• _Petunjuk Pengerjaan_:
1 – Jawablah pertanyaan berikut berdasarkan teks tentang pembangunan Mesjid Istiqlal.
(a) Agama apa yang dianut oleh arsitek Mesjid Istiqlal?
(b) Dengan julukan apa Bung Karno menyebut Friedrich Silaban?
(c) Selain mendesain, jabatan apa yang dipegang seorang Kristiani dalam proyek pembangunan mesjid itu?
2 – Tentukan apakah setiap pernyataan berikut sesuai dengan teks tentang pembangunan Mesjid Istiqlal. Jawab ya atau tidak, lalu kutip kata-kata teks yang menjadi dasarnya.
(a) Mesjid Istiqlal adalah mesjid terbesar di Asia Tenggara pada masanya.
(b) Friedrich Silaban menjadi arsitek tanpa mengikuti sayembara.
(c) Mesjid Istiqlal diniatkan untuk melambangkan kejayaan dan kemerdekaan bangsa Indonesia.

• _Penggalan Teks_:
┄┄┄┄┄┄┄┄┄┄

Toleransi beragama yang tinggi sedari dulu telah ditunjukkan oleh umat beragama di Indonesia, baik yang Muslim, Kristiani maupun yang lainnya. Apabila satu pemeluk agama tertentu suatu ketika membangun tempat ibadah, tidak jarang kemudian dibantu oleh umat agama lain. Demikian halnya dalam pembangunan Mesjid Agung Istiqlal. Mesjid yang merupakan mesjid terbesar di Asia Tenggara pada masanya, dalam proses pembangunannya telah menyimpan satu sejarah toleransi beragama yang sangat tinggi. Disebutkan demikian, karena sang arsitek dari mesjid tersebut adalah seorang penganut Kristen Protestan yang taat. Friedrich Silaban yang oleh Bung Karno menjulukinya sebagai "by the grace of God" karena kemenangannya mengikuti sayembara desain Mesjid Istiqlal. Kebesaran jiwa dari umat Islam sangat jelas terlihat disini. Mereka mau menerima pemikiran atau desain tempat ibadah mereka dari seorang yang non muslim.

Mesjid yang diniatkan untuk melambangkan kejayaan dan kemerdekaan bangsa Indonesia. Mesjid yang merupakan suatu bangunan monumental kebanggaan seluruh umat Islam di Indonesia, di desain dan wakil kepala proyek pembangunannya dijabat oleh seorang Kristiani. Dia menciptakan karya besar untuk saudaranya sebangsa yang beragama Islam, tanpa mengorbankan keyakinannya pada agama yang dianutnya. Ummat Islampun menunjukkan kebesaran jiwanya dan penghargaan kepada Friedrich Silaban dengan menyebut Qubah Mesjid Istiqlal sebagai "Si1aban Dom", atau Qubah Si1aban. Silaban dan kaum beragama di negeri ini mengukir sejarah, suatu sejarah yang lebih tinggi dari karya sebuah hasil seni atau teknologi. Sejarah kemanusiaan, kebersamaan, toleransi yang tidak akan terlupakan sampai kapanpun. Karenanya, keanekaragaman yang selama ini ada menjadi tonggak "bineka tunggal ika" yang kuat dalam menopang berdirinya bangsa Indonesia, mesti tetap dipertahankan. Pluralitas dan multikulturalitas bagi bangsa ini merupakan suatu keniscayaan; sesuatu yang memang harus ada dan tak terbantahkan.

┄┄┄┄┄┄┄┄┄┄

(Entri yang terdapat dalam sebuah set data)
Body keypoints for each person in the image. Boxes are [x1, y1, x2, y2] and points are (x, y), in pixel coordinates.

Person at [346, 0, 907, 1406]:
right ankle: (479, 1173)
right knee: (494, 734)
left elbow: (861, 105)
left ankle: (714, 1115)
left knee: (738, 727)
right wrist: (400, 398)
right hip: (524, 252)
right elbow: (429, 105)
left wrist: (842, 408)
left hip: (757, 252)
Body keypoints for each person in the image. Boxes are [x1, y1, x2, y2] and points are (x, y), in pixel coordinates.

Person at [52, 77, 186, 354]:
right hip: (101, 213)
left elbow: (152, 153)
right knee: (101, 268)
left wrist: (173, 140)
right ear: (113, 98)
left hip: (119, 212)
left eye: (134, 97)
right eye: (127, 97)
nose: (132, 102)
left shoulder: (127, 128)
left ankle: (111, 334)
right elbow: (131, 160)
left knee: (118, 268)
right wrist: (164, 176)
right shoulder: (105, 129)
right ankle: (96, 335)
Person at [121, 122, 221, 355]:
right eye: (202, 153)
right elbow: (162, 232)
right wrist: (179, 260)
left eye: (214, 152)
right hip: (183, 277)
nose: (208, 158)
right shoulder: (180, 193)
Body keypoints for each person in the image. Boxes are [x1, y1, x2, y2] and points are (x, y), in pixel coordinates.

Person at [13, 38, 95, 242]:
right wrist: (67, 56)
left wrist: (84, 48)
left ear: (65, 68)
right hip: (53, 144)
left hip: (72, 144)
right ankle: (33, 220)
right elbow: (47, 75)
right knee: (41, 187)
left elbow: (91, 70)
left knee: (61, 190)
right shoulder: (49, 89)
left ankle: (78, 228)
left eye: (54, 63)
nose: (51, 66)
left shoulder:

┄┄┄┄┄┄┄┄┄┄

• _Kunci Jawaban_:
1 –
(a) Arsitek Mesjid Istiqlal adalah penganut Kristen Protestan yang taat.
(b) Bung Karno menjulukinya "by the grace of God".
(c) Ia menjabat sebagai wakil kepala proyek pembangunan.

2 –
(a) Ya: "Mesjid yang merupakan mesjid terbesar di Asia Tenggara pada masanya"
(b) Tidak: "karena kemenangannya mengikuti sayembara desain Mesjid Istiqlal"
(c) Ya: "Mesjid yang diniatkan untuk melambangkan kejayaan dan kemerdekaan bangsa Indonesia."